Not only can divorce be an emotional struggle for the parties, it is often a significant financial struggle as well. With so many matters to deal with, maintaining your good credit score is an important component of your transition into a new life after the marriage is dissolved. Having a good credit score after the divorce is essential for borrowing money on reasonably good loan terms for a mortgage or vehicle, for renting an apartment or house, to get good rates on insurance policies, and even for employment opportunities. Yes, potential employers frequently pull your credit report to learn what kind of spending habits you have and how reliable you are when it comes to money. To help you stay in control of your good credit score or help you improve your credit score after the divorce, we have a few divorce credit tips for you.
A shopping spree is not a “feel good” solution to relieving stress in a divorce. By doing so, it may appear that you are attempting to sabotage the other party’s credit-worthiness. And if it’s your account and you have difficulty paying the bill, you’ll be sabotaging your own credit-worthiness.
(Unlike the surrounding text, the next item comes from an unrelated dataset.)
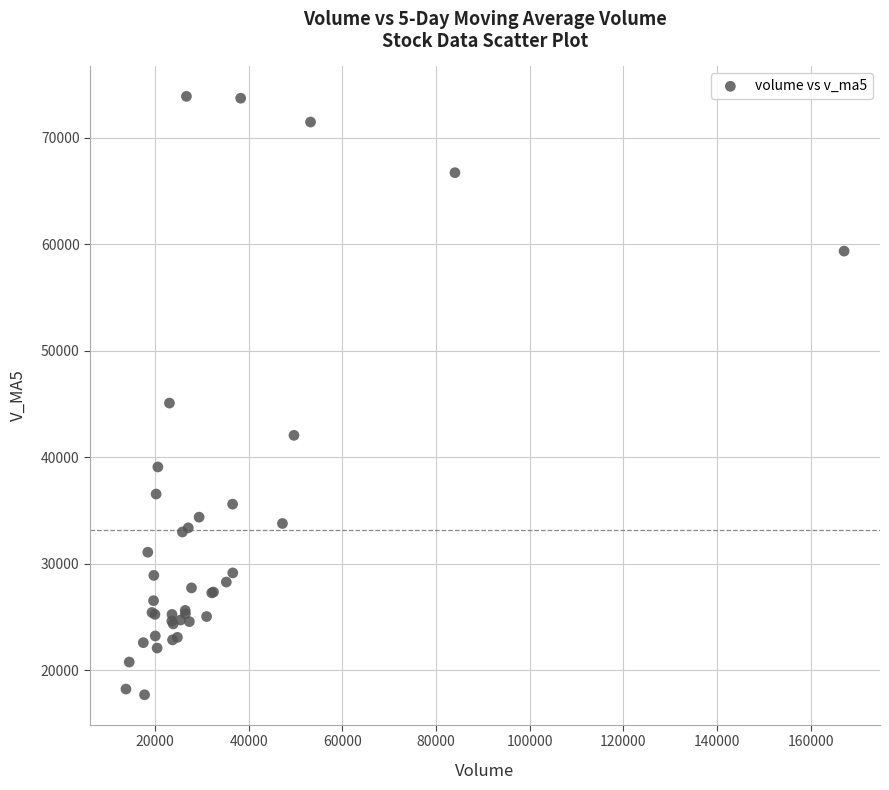

What Y value in the scatter plot is closest to 45796?

45090.6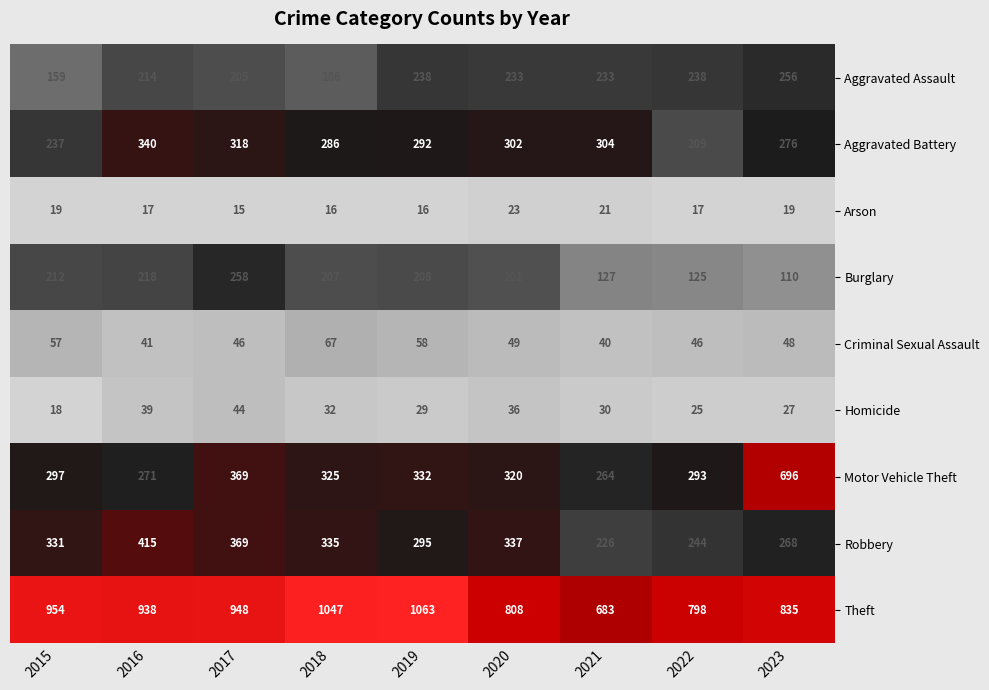

What is the difference between the highest and lowest values at 2017?

933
Until the divorce is final, the other spouse will still have access to joint credit cards and charge cards. If your spouse promises to pay the credit card bills, make sure that he or she actually does so. Keep very close track of all accounts that your spouse has access to, you don’t need any surprises about past due or over limit accounts.
The division of debts is a part of every divorce. You may want to be the more responsible party and take on the lion’s share of the marital debt. But don’t take on more than you can realistically afford to pay. Altruism aside, when you have a choice, don’t accept an additional obligation that will over tax your finances after the divorce.
Under Arizona’s community property laws, if a debt was incurred during the marriage, then it is a marital debt and the liability is shared equally by the spouses. If you have a separate credit card account and your spouse is an authorized user, then consider removing him or her at your earliest opportunity. An authorized user on a credit card can make charges but isn’t obligated to pay the account. If you are an authorized user on your spouse’s separate credit card, then you probably want your name removed, too. Your spouse’s poor payment history or default on that account may spill over onto your credit report, negatively affecting your post-divorce credit score.
Whenever possible, you want to immediately close out joint accounts with your spouse. That is not always possible immediately after the divorce, however. To protect yourself, make sure that you receive regular statements from the lender or credit card company so you have notice if there is a payment problem before a complete default occurs. For example, your former spouse may be keeping the marital home where your children will continue to reside. If there is a mortgage on that home, then almost certainly both of you are obligated. Until the other spouse gets a new loan in his or her name only, you’ll still be a borrower on the promissory note and still liable to the lender if the payments are not made.